» Extracted text:
Running the numbers on the most recent letters, we found that the most frequently used word (after “our,” “giving,” “others,” “pledge,” etc.) was “education,” which got 13 mentions. (While most donors didn’t specify their cause of choice, for those who did, healthcare was an easy runner-up.)

The dysfunction of America’s K-12 system has been a concern for the Gates Foundation for years. Here, billionaires like Carl Icahn join in — and how.

Writes Icahn: “I believe, without significantly changing the method we use to educate our young students in this country, we will soon lose our hegemony.”

“Foundation”
Whether the donors are explaining their history of giving, or issuing a reminder that they’re not coming to philanthropy just because of a dinner with Warren Buffett, the word “foundation” tied with “education” for most-mentioned.

A foundation of one’s own may come with the territory for the rich and generous, but critics of the Pledge say foundations could actually lessen the impact of the donations. That’s partially because the money used to endow them means less cash now for people who need it. And partially because much of the money was already destined for charitable causes before the donors joined the Giving Pledge group.

IMG Chairman and CEO Ted Forstmann wrote he’d been “quietly doing my own version of ‘the giving pledge’” for years. Greene said that he’d long planned to donate 80% of his estate, and only hesitated to join the giving pledge initially because as a Senate candidate, “it would have looked like I was trying to exploit this for political gain.” Kimmel mentioned that he had “fulfilled that pledge already, having given more than half my wealth to charitable causes.” And Hobby Lobby founder David Green wrote that “the idea of giving back has been part of my life as long as I can remember.”

Dinner with Mayor Mike
In his letter, the force behind the Giving Pledge isn’t just more money for charity — it’s also peer pressure.

Forstmann credited New York City Mayor Michael Bloomberg, an early pledge adopter, with persuading him to join the group, and said he hoped to do some of his own recruiting.

“I’ve tried to live by the motto ‘you save one life and you save the world,’” he wrote. “I hope that by joining ‘The Giving Pledge’ it will encourage others to do the same.” Icahn also said that he hoped to “inspire others” to similar commitments, and AOL co-founder Steve Case concurred, writing that he hoped the campaign would “inspire many others.”

The Giving Pledge can trace its roots to what Fortune called the “First Supper,” a dinner hosted by David Rockefeller at which Gates and Buffett pitched a group of their fellow billionaires on the idea. After that inaugural dinner, it appears the parties never stopped. After a Bloomberg dinner, Cooperman wrote in a letter to Buffett that he and his wife “very much enjoyed our dinner with you, Bill, Melinda and Mayor Mike. The graciousness of the Mayor’s hospitality was matched only by the interesting guests and the quality of the dinner conversation!” Buffett and Greene meanwhile had a conversation about the pledge at the premiere of “Wall Street: Money Never Sleeps.”

But despite the glamour of the settings in which the billionaires were wooed, some are still immune to the charms of the Oracle of Omaha. Foreign businessmen seem to have been more hesitant about signing up (though Chinese multi-millionaire Chen Guangbiao reportedly secured anonymous pledges from 100 entrepreneurs), and it’s rumored that about a third of the Chinese superrich invited to a dinner with Buffett and Gates in Beijing passed on the invitation.

Editor’s note: An incompletely edited version of this article was previously posted on this page. It has been replaced.

» Work item A:
Write out the stretch of the Giving Pledge article from "But despite the" through "on the invitation.".
» Work item B:
In the Giving Pledge article, what did Fortune call the dinner hosted by David Rockefeller?

» The data:
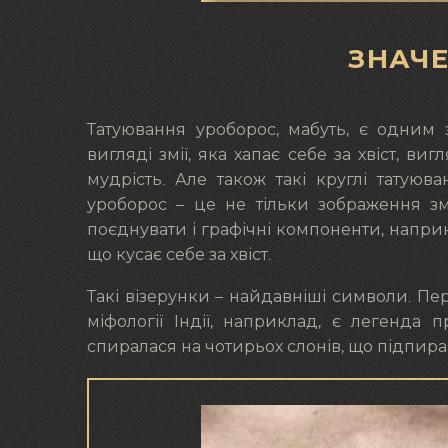
ЗНАЧ
Татуювання уроборос, мабуть, є одним 
вигляді змії, яка хапає себе за хвіст, в
мудрість. Але також такі круглі татуюва
уроборос – це не тільки зображення зм
поєднувати і графічні компоненти, напри
що кусає себе за хвіст.
Такі візерунки – найдавніші символи. Пер
міфології Індії, наприклад, є легенда 
спиралася на чотирьох слонів, що підпира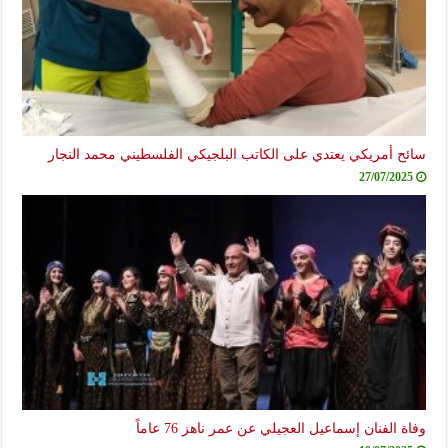
سائح أمريكي يعتدي على الكاتب البلجيكي الفلسطيني محمد النجار
27/07/2025
وفاة الفنان إسماعيل العجيلي عن عمر ناهز 76 عاماً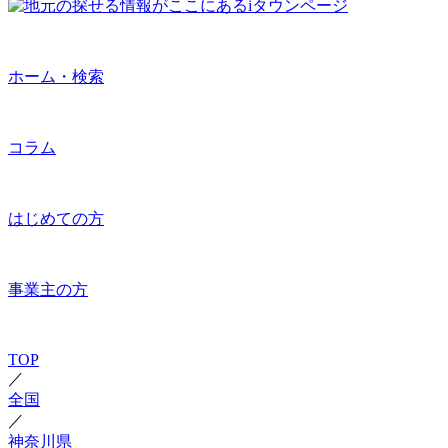
ホーム・検索
コラム
はじめての方
事業主の方
TOP
／
全国
／
神奈川県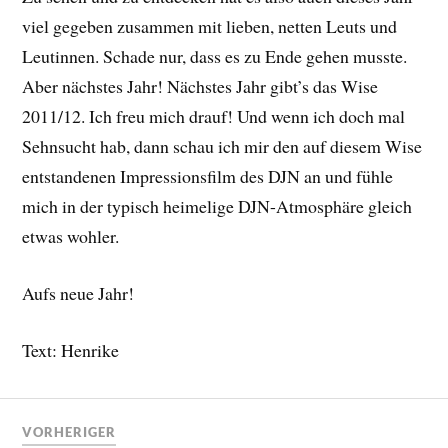
viel gegeben zusammen mit lieben, netten Leuts und
Leutinnen. Schade nur, dass es zu Ende gehen musste.
Aber nächstes Jahr! Nächstes Jahr gibt’s das Wise
2011/12. Ich freu mich drauf! Und wenn ich doch mal
Sehnsucht hab, dann schau ich mir den auf diesem Wise
entstandenen Impressionsfilm des DJN an und fühle
mich in der typisch heimelige DJN-Atmosphäre gleich
etwas wohler.
Aufs neue Jahr!
Text: Henrike
VORHERIGER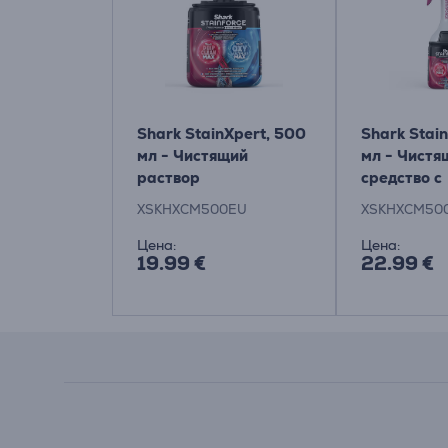
Shark StainXpert, 500
Shark Stai
мл - Чистящий
мл - Чистя
раствор
средство с
многоразо
XSKHXCM500EU
XSKHXCM50
распылите
Цена:
Цена:
19.99 €
22.99 €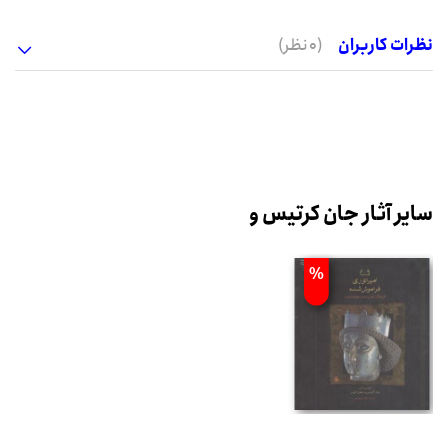
نظرات کاربران
(0 نظر)
سایر آثار جان کرتیس و
%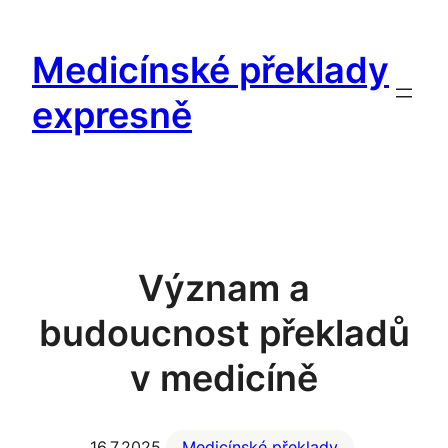
Přeskočit
na
Medicínské překlady
obsah
expresně
Význam a
budoucnost překladů
v medicíně
16.7.2025
Medicínské překlady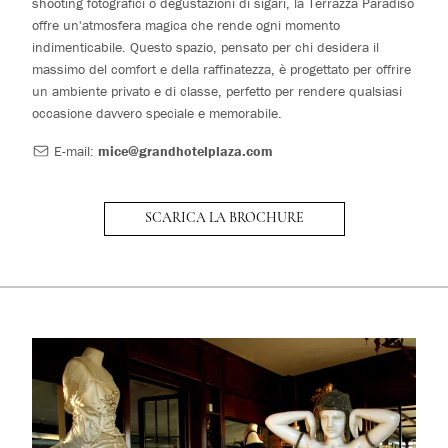
shooting fotografici o degustazioni di sigari, la Terrazza Paradiso
offre un'atmosfera magica che rende ogni momento
indimenticabile. Questo spazio, pensato per chi desidera il
massimo del comfort e della raffinatezza, è progettato per offrire
un ambiente privato e di classe, perfetto per rendere qualsiasi
occasione davvero speciale e memorabile.
E-mail:
mice@grandhotelplaza.com
SCARICA LA BROCHURE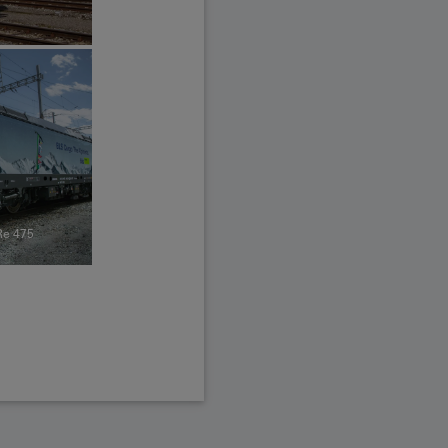
Re 475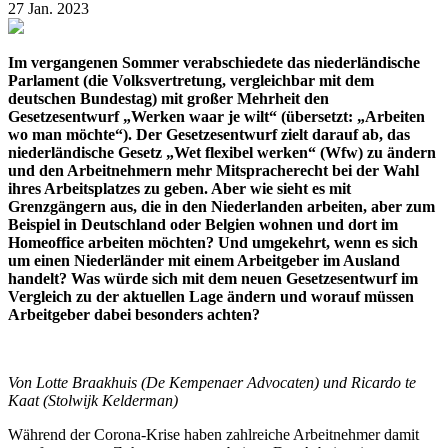
27 Jan. 2023
Im vergangenen Sommer verabschiedete das niederländische
Parlament (die Volksvertretung, vergleichbar mit dem
deutschen Bundestag) mit großer Mehrheit den
Gesetzesentwurf „Werken waar je wilt“ (übersetzt: „Arbeiten
wo man möchte“). Der Gesetzesentwurf zielt darauf ab, das
niederländische Gesetz „Wet flexibel werken“ (Wfw) zu ändern
und den Arbeitnehmern mehr Mitspracherecht bei der Wahl
ihres Arbeitsplatzes zu geben. Aber wie sieht es mit
Grenzgängern aus, die in den Niederlanden arbeiten, aber zum
Beispiel in Deutschland oder Belgien wohnen und dort im
Homeoffice arbeiten möchten? Und umgekehrt, wenn es sich
um einen Niederländer mit einem Arbeitgeber im Ausland
handelt? Was würde sich mit dem neuen Gesetzesentwurf im
Vergleich zu der aktuellen Lage ändern und worauf müssen
Arbeitgeber dabei besonders achten?
Von Lotte Braakhuis (De Kempenaer Advocaten) und Ricardo te
Kaat (Stolwijk Kelderman)
Während der Corona-Krise haben zahlreiche Arbeitnehmer damit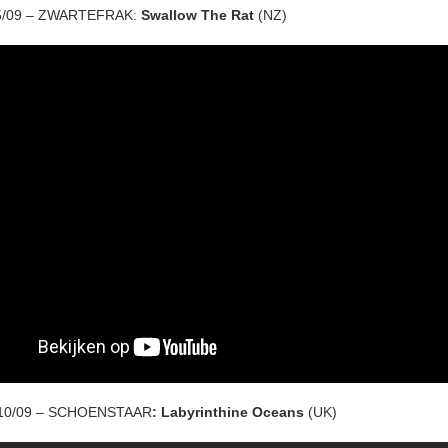
05/09 – ZWARTEFRAK:
Swallow The Rat
(NZ)
10/09 – SCHOENSTAAR
: Labyrinthine Oceans
(UK)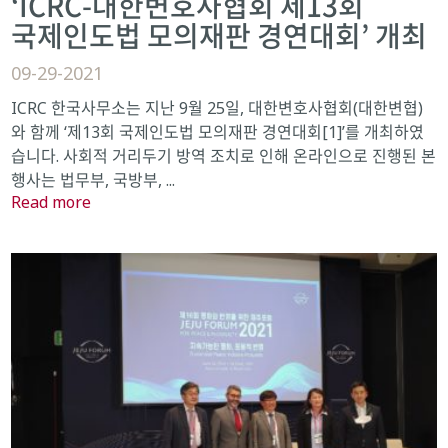
‘ICRC-대한변호사협회 제13회
국제인도법 모의재판 경연대회’ 개최
09-29-2021
ICRC 한국사무소는 지난 9월 25일, 대한변호사협회(대한변협)
와 함께 ‘제13회 국제인도법 모의재판 경연대회[1]’를 개최하였
습니다. 사회적 거리두기 방역 조치로 인해 온라인으로 진행된 본
행사는 법무부, 국방부, ...
Read more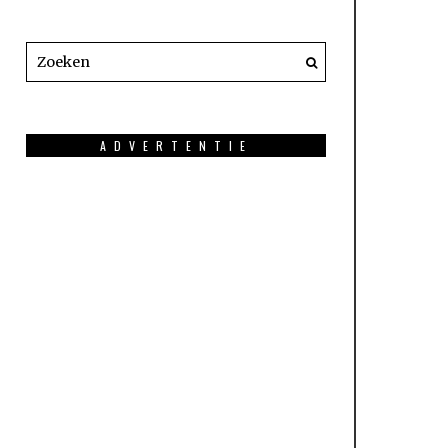
ADVERTENTIE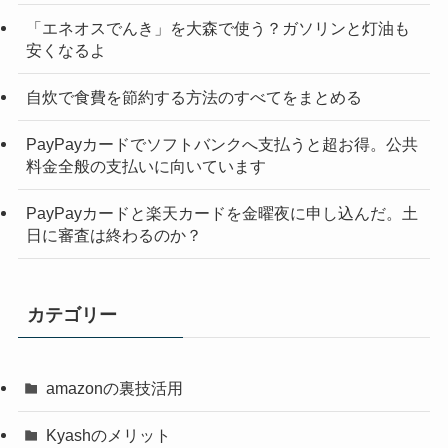
「エネオスでんき」を大森で使う？ガソリンと灯油も
安くなるよ
自炊で食費を節約する方法のすべてをまとめる
PayPayカードでソフトバンクへ支払うと超お得。公共
料金全般の支払いに向いています
PayPayカードと楽天カードを金曜夜に申し込んだ。土
日に審査は終わるのか？
カテゴリー
amazonの裏技活用
Kyashのメリット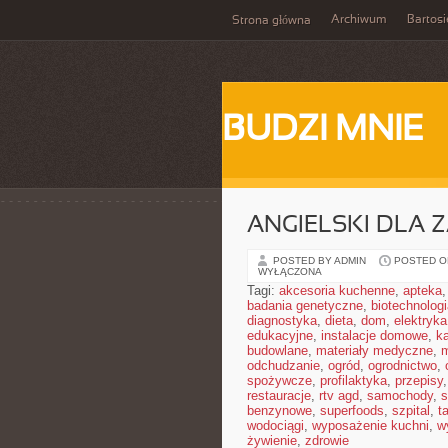
Archiwum
Bartosi
Strona główna
BUDZI MNIE
ANGIELSKI DLA
POSTED BY ADMIN
POSTED ON
WYŁĄCZONA
Tagi:
akcesoria kuchenne
,
apteka
badania genetyczne
,
biotechnolog
diagnostyka
,
dieta
,
dom
,
elektryka
edukacyjne
,
instalacje domowe
,
ka
budowlane
,
materiały medyczne
,
m
odchudzanie
,
ogród
,
ogrodnictwo
,
spożywcze
,
profilaktyka
,
przepisy
restauracje
,
rtv agd
,
samochody
,
s
benzynowe
,
superfoods
,
szpital
,
t
wodociągi
,
wyposażenie kuchni
,
w
żywienie
,
zdrowie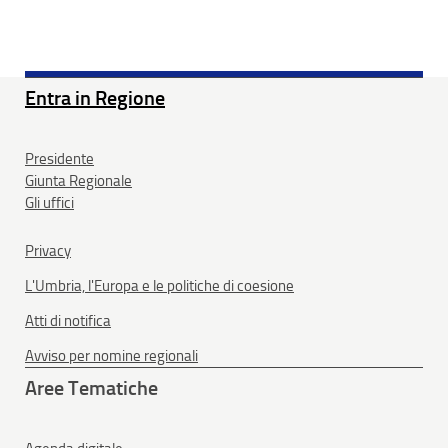
Entra in Regione
Presidente
Giunta Regionale
Gli uffici
Privacy
L'Umbria, l'Europa e le politiche di coesione
Atti di notifica
Avviso per nomine regionali
Aree Tematiche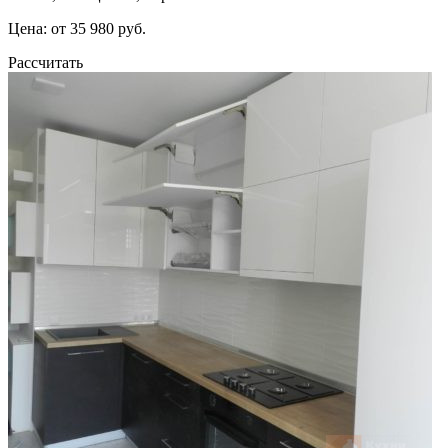
Цена: от 35 980 руб.
Рассчитать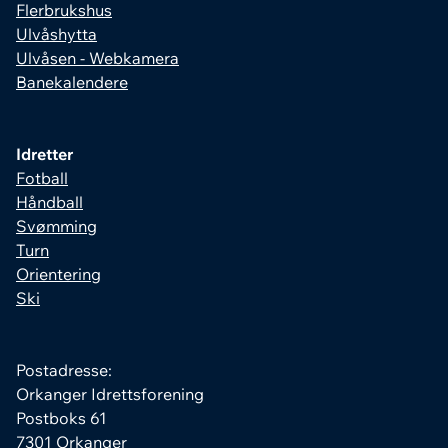
Flerbrukshus
Ulvåshytta
Ulvåsen - Webkamera
Banekalendere
Idretter
Fotball
Håndball
Svømming
Turn
Orientering
Ski
Postadresse:
Orkanger Idrettsforening
Postboks 61
7301 Orkanger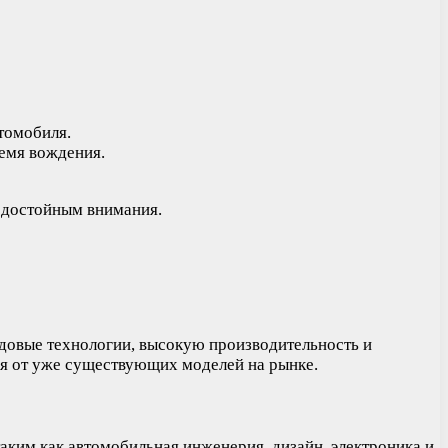
томобиля.
емя вождения.
и достойным внимания.
редовые технологии, высокую производительность и
ся от уже существующих моделей на рынке.
аким как автомобильная инженерия, дизайн, электроника и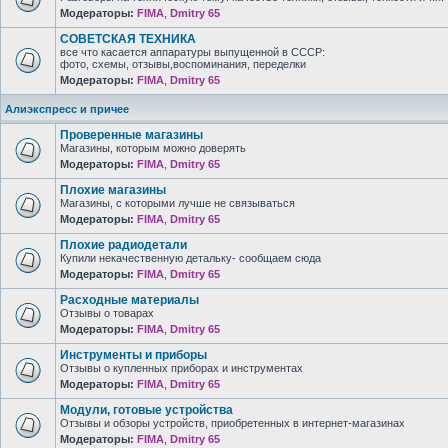
Модераторы:
FIMA
,
Dmitry 65
СОВЕТСКАЯ ТЕХНИКА
все что касается аппаратуры выпущенной в СССР:
фото, схемы, отзывы,воспоминания, переделки
Модераторы:
FIMA
,
Dmitry 65
Алиэкспресс и причее
Проверенные магазины
Магазины, которым можно доверять
Модераторы:
FIMA
,
Dmitry 65
Плохие магазины
Магазины, с которыми лучше не связываться
Модераторы:
FIMA
,
Dmitry 65
Плохие радиодетали
Купили некачественную детальку- сообщаем сюда
Модераторы:
FIMA
,
Dmitry 65
Расходные материалы
Отзывы о товарах
Модераторы:
FIMA
,
Dmitry 65
Инструменты и приборы
Отзывы о купленных приборах и инструментах
Модераторы:
FIMA
,
Dmitry 65
Модули, готовые устройства
Отзывы и обзоры устройств, приобретенных в интернет-магазинах
Модераторы:
FIMA
,
Dmitry 65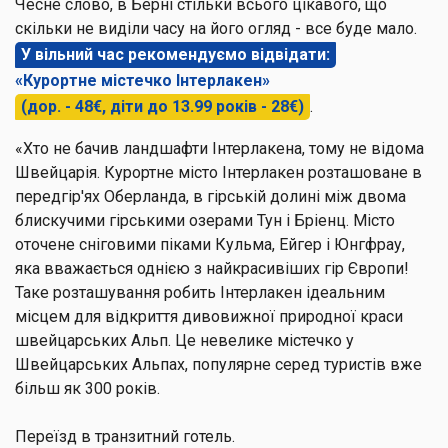
Чесне слово, в Берні стільки всього цікавого, що
скільки не виділи часу на його огляд - все буде мало.
У вільний час рекомендуємо відвідати:
«Курортне містечко Інтерлакен»
(дор. - 48€, діти до 13.99 років - 28€)
.
«Хто не бачив ландшафти Інтерлакена, тому не відома
Швейцарія. Курортне місто Інтерлакен розташоване в
передгір'ях Оберланда, в гірській долині між двома
блискучими гірськими озерами Тун і Бріенц. Місто
оточене сніговими піками Кульма, Ейгер і Юнгфрау,
яка вважається однією з найкрасивіших гір Європи!
Таке розташування робить Інтерлакен ідеальним
місцем для відкриття дивовижної природної краси
швейцарських Альп. Це невелике містечко у
Швейцарських Альпах, популярне серед туристів вже
більш як 300 років.
Переїзд в транзитний готель.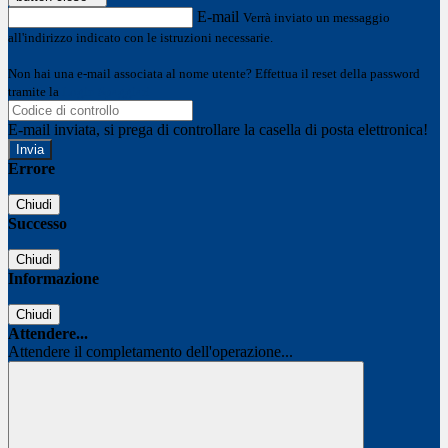
E-mail
Verrà inviato un messaggio
all'indirizzo indicato con le istruzioni necessarie.
Non hai una e-mail associata al nome utente? Effettua il reset della password
tramite la
Login Spaggiari
E-mail inviata, si prega di controllare la casella di posta elettronica!
Errore
Chiudi
Successo
Chiudi
Informazione
Chiudi
Attendere...
Attendere il completamento dell'operazione...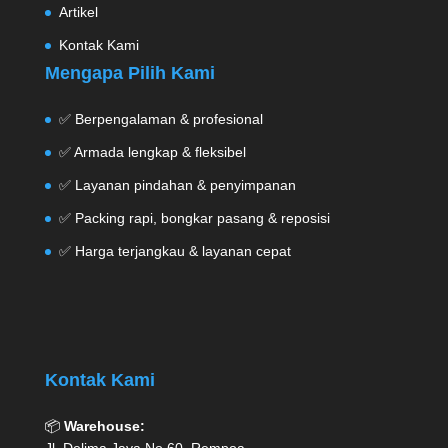
Artikel
Kontak Kami
Mengapa Pilih Kami
✅ Berpengalaman & profesional
✅ Armada lengkap & fleksibel
✅ Layanan pindahan & penyimpanan
✅ Packing rapi, bongkar pasang & reposisi
✅ Harga terjangkau & layanan cepat
Kontak Kami
📦
Warehouse: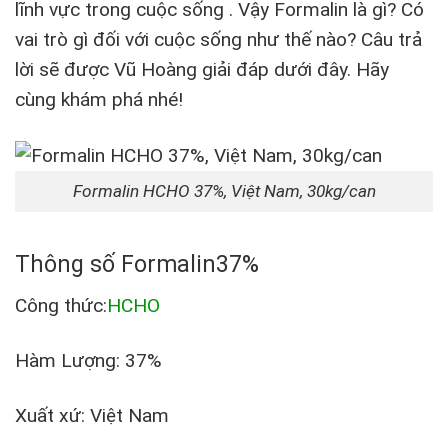
lĩnh vực trong cuộc sống . Vậy Formalin là gì? Có
vai trò gì đối với cuộc sống như thế nào? Câu trả
lời sẽ được Vũ Hoàng giải đáp dưới đây. Hãy
cùng khám phá nhé!
Formalin HCHO 37%, Việt Nam, 30kg/can
Thông số Formalin37%
Công thức:
HCHO
Hàm Lượng: 37%
Xuất xứ: Việt Nam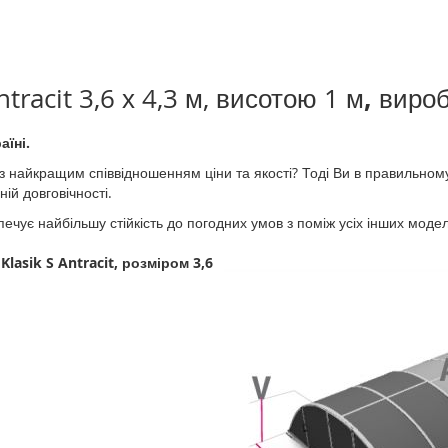
,
ntracit 3,6 х 4,3 м, висотою 1 м
вироб
аїні.
 найкращим співвідношенням ціни та якості? Тоді Ви в правильному
ій довговічності.
печує найбільшу стійкість до погодних умов з поміж усіх інших моде
і
Klasik S Antracit, розміром 3,6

» Answer box A:
But despite the glamour of the settings in which the billionaires were wooed, some are still immune to the charms of the Oracle of Omaha. Foreign businessmen seem to have been more hesitant about signing up (though Chinese multi-millionaire Chen Guangbiao reportedly secured anonymous pledges from 100 entrepreneurs), and it’s rumored that about a third of the Chinese superrich invited to a dinner with Buffett and Gates in Beijing passed on the invitation.

» Answer box B:
The "First Supper."